* [Job item]:
Please return each of the entries exactly, minus their pictures.

***** Excerpted records *****

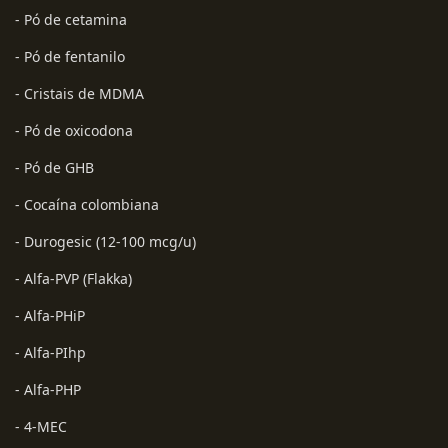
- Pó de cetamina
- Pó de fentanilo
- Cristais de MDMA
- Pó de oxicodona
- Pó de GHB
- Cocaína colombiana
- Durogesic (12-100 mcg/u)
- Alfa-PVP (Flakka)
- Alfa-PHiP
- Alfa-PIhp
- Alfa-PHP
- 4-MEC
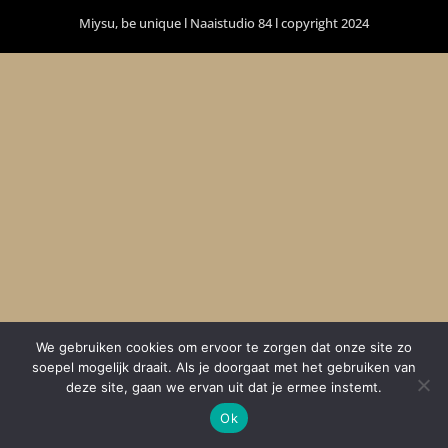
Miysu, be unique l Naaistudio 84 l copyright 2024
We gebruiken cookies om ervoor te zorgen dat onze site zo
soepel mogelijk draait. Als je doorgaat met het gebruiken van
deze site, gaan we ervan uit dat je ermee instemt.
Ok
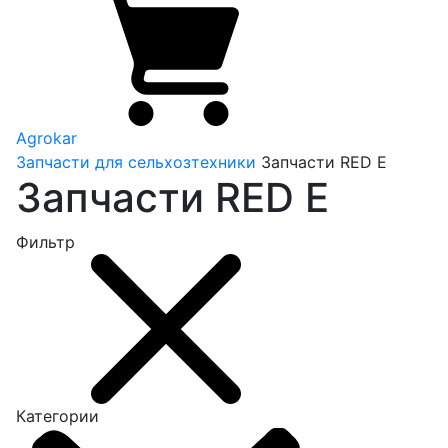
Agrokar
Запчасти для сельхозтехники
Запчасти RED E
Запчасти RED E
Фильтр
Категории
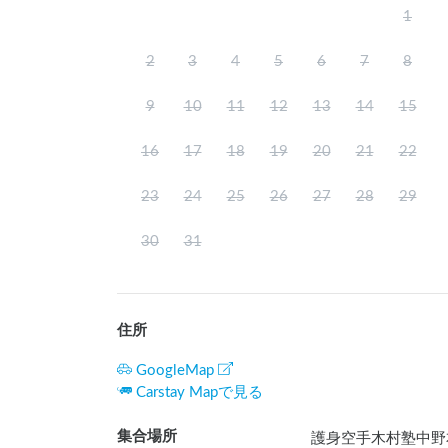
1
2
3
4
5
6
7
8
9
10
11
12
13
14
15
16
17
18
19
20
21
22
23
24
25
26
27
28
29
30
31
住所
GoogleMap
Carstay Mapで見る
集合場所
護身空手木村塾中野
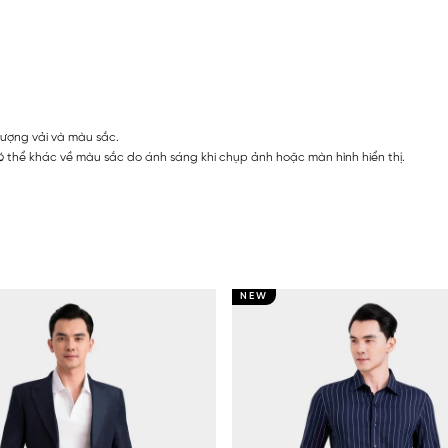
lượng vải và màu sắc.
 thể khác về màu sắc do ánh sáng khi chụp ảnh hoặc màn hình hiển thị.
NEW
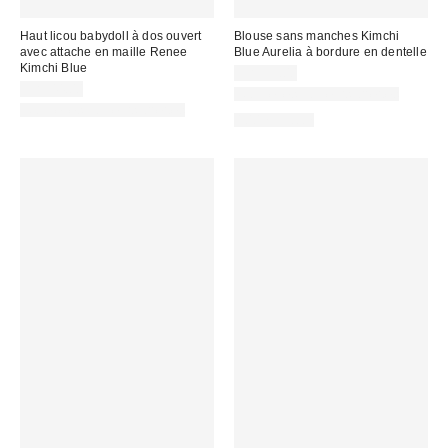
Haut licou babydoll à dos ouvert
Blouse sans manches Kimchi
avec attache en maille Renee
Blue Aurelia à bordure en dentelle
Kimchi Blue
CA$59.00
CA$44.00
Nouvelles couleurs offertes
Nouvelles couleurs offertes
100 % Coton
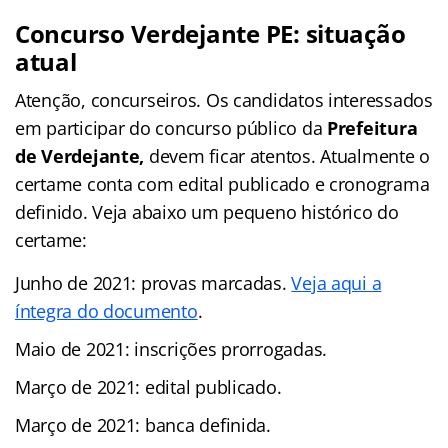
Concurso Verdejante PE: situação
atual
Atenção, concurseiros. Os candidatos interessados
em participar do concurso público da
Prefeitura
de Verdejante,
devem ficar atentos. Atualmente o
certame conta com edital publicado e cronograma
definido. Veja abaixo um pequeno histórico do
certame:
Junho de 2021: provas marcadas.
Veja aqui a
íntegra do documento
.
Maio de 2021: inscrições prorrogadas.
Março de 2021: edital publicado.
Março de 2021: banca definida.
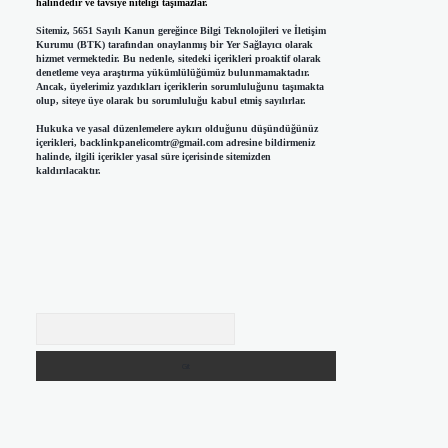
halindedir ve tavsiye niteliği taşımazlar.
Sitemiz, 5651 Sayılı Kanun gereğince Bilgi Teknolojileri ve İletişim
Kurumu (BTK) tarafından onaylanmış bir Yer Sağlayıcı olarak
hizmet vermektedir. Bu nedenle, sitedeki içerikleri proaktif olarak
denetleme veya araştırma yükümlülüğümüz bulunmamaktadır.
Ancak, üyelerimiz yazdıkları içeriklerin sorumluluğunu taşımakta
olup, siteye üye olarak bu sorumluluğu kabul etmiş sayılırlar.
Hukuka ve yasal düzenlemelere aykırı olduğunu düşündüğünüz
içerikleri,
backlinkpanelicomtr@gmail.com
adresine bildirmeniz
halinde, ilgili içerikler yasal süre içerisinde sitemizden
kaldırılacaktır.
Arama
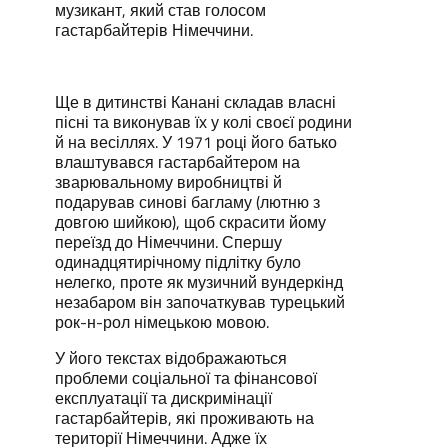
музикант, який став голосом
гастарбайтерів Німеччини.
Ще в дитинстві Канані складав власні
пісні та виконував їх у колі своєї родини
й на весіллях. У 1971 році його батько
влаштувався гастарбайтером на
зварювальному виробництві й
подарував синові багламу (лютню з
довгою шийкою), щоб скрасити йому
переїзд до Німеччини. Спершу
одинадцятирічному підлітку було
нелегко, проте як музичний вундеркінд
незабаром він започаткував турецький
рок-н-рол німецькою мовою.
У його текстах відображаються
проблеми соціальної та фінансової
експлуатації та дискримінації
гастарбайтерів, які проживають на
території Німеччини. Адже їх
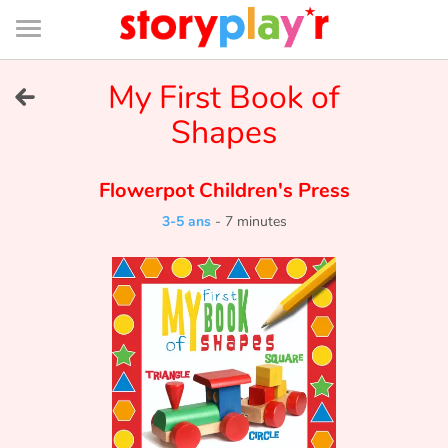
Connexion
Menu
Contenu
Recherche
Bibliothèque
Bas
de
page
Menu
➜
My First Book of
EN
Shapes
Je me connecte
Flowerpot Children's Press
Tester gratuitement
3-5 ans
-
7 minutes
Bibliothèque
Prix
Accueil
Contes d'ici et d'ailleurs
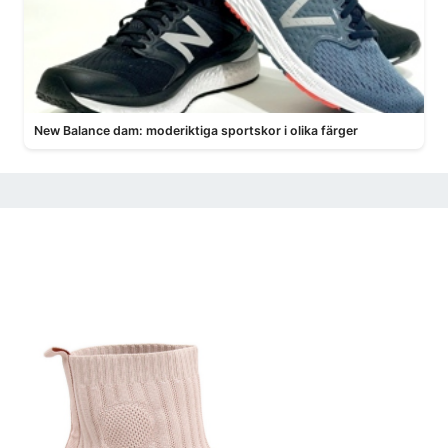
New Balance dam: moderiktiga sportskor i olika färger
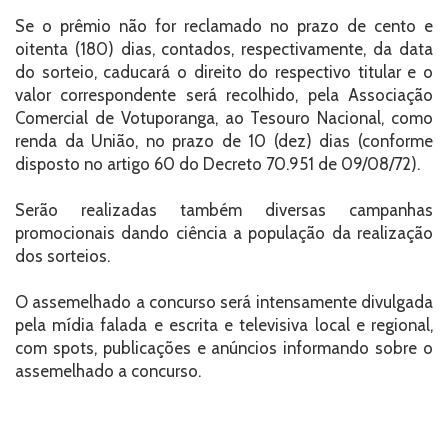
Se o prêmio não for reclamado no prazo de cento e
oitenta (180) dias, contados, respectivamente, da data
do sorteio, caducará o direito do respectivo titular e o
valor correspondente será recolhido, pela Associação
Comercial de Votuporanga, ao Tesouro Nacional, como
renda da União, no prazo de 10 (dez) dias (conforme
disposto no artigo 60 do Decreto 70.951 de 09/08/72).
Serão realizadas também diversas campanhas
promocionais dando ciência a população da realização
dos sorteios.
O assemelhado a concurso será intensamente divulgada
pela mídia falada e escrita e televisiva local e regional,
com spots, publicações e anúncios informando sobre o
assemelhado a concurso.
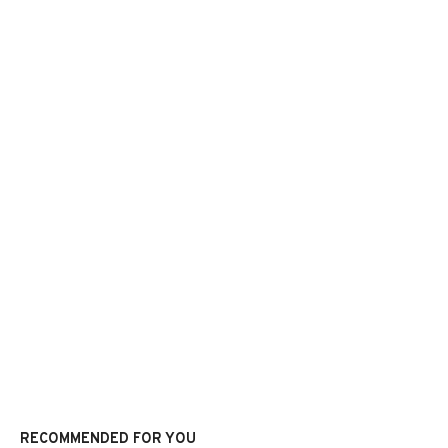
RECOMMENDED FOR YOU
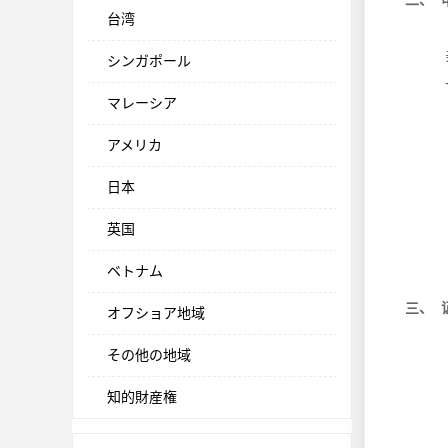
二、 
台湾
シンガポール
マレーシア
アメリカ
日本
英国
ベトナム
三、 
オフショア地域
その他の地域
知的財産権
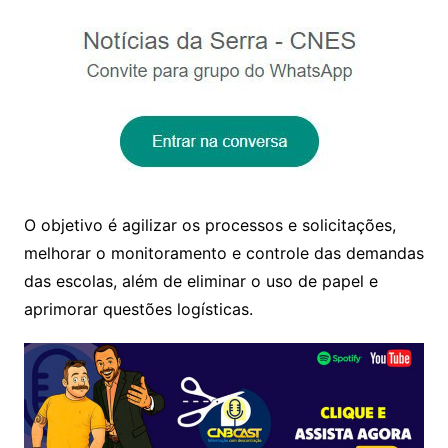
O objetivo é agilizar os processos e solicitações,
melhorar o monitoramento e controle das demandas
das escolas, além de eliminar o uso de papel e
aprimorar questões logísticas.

*****

* [Output for this exercise]:
- Pó de cetamina
- Pó de fentanilo
- Cristais de MDMA
- Pó de oxicodona
- Pó de GHB
- Cocaína colombiana
- Durogesic (12-100 mcg/u)
- Alfa-PVP (Flakka)
- Alfa-PHiP
- Alfa-PIhp
- Alfa-PHP
- 4-MEC
Miysu, be unique l Naaistudio 84 l copyright 2024
We gebruiken cookies om ervoor te zorgen dat onze site zo
soepel mogelijk draait. Als je doorgaat met het gebruiken van
deze site, gaan we ervan uit dat je ermee instemt.
Ok
Agrokar
Запчасти для сельхозтехники
Запчасти RED E
Запчасти RED E
Фильтр
Категории
1
2
3
4
5
6
7
8
9
10
11
12
13
14
15
16
17
18
19
20
21
22
23
24
25
26
27
28
29
30
31
住所
GoogleMap
Carstay Mapで見る
集合場所
護身空手木村塾中野
lượng vải và màu sắc.
 thể khác về màu sắc do ánh sáng khi chụp ảnh hoặc màn hình hiển thị.
NEW
Haut licou babydoll à dos ouvert
Blouse sans manches Kimchi
avec attache en maille Renee
Blue Aurelia à bordure en dentelle
Kimchi Blue
CA$59.00
CA$44.00
Nouvelles couleurs offertes
Nouvelles couleurs offertes
100 % Coton
Concurso Verdejante PE: situação
atual
Atenção, concurseiros. Os candidatos interessados
em participar do concurso público da
Prefeitura
de Verdejante,
devem ficar atentos. Atualmente o
certame conta com edital publicado e cronograma
definido. Veja abaixo um pequeno histórico do
certame:
Junho de 2021: provas marcadas.
Veja aqui a
íntegra do documento
.
Maio de 2021: inscrições prorrogadas.
Março de 2021: edital publicado.
Março de 2021: banca definida.
halindedir ve tavsiye niteliği taşımazlar.
Sitemiz, 5651 Sayılı Kanun gereğince Bilgi Teknolojileri ve İletişim
Kurumu (BTK) tarafından onaylanmış bir Yer Sağlayıcı olarak
hizmet vermektedir. Bu nedenle, sitedeki içerikleri proaktif olarak
denetleme veya araştırma yükümlülüğümüz bulunmamaktadır.
Ancak, üyelerimiz yazdıkları içeriklerin sorumluluğunu taşımakta
olup, siteye üye olarak bu sorumluluğu kabul etmiş sayılırlar.
Hukuka ve yasal düzenlemelere aykırı olduğunu düşündüğünüz
içerikleri,
backlinkpanelicomtr@gmail.com
adresine bildirmeniz
halinde, ilgili içerikler yasal süre içerisinde sitemizden
kaldırılacaktır.
Arama
музикант, який став голосом
гастарбайтерів Німеччини.
Ще в дитинстві Канані складав власні
пісні та виконував їх у колі своєї родини
й на весіллях. У 1971 році його батько
влаштувався гастарбайтером на
зварювальному виробництві й
подарував синові багламу (лютню з
довгою шийкою), щоб скрасити йому
переїзд до Німеччини. Спершу
одинадцятирічному підлітку було
нелегко, проте як музичний вундеркінд
незабаром він започаткував турецький
рок-н-рол німецькою мовою.
У його текстах відображаються
проблеми соціальної та фінансової
експлуатації та дискримінації
гастарбайтерів, які проживають на
території Німеччини. Адже їх
Connexion
Menu
Contenu
Recherche
Bibliothèque
Bas
de
page
Menu
➜
My First Book of
EN
Shapes
Je me connecte
Flowerpot Children's Press
Tester gratuitement
3-5 ans
-
7 minutes
Bibliothèque
Prix
Accueil
Contes d'ici et d'ailleurs
New Balance dam: moderiktiga sportskor i olika färger
Se o prêmio não for reclamado no prazo de cento e
oitenta (180) dias, contados, respectivamente, da data
do sorteio, caducará o direito do respectivo titular e o
valor correspondente será recolhido, pela Associação
Comercial de Votuporanga, ao Tesouro Nacional, como
renda da União, no prazo de 10 (dez) dias (conforme
disposto no artigo 60 do Decreto 70.951 de 09/08/72).
Serão realizadas também diversas campanhas
promocionais dando ciência a população da realização
dos sorteios.
O assemelhado a concurso será intensamente divulgada
pela mídia falada e escrita e televisiva local e regional,
com spots, publicações e anúncios informando sobre o
assemelhado a concurso.
RECOMMENDED FOR YOU
二、 
台湾
シンガポール
マレーシア
アメリカ
日本
英国
ベトナム
三、 
オフショア地域
その他の地域
知的財産権
O objetivo é agilizar os processos e solicitações,
melhorar o monitoramento e controle das demandas
das escolas, além de eliminar o uso de papel e
aprimorar questões logísticas.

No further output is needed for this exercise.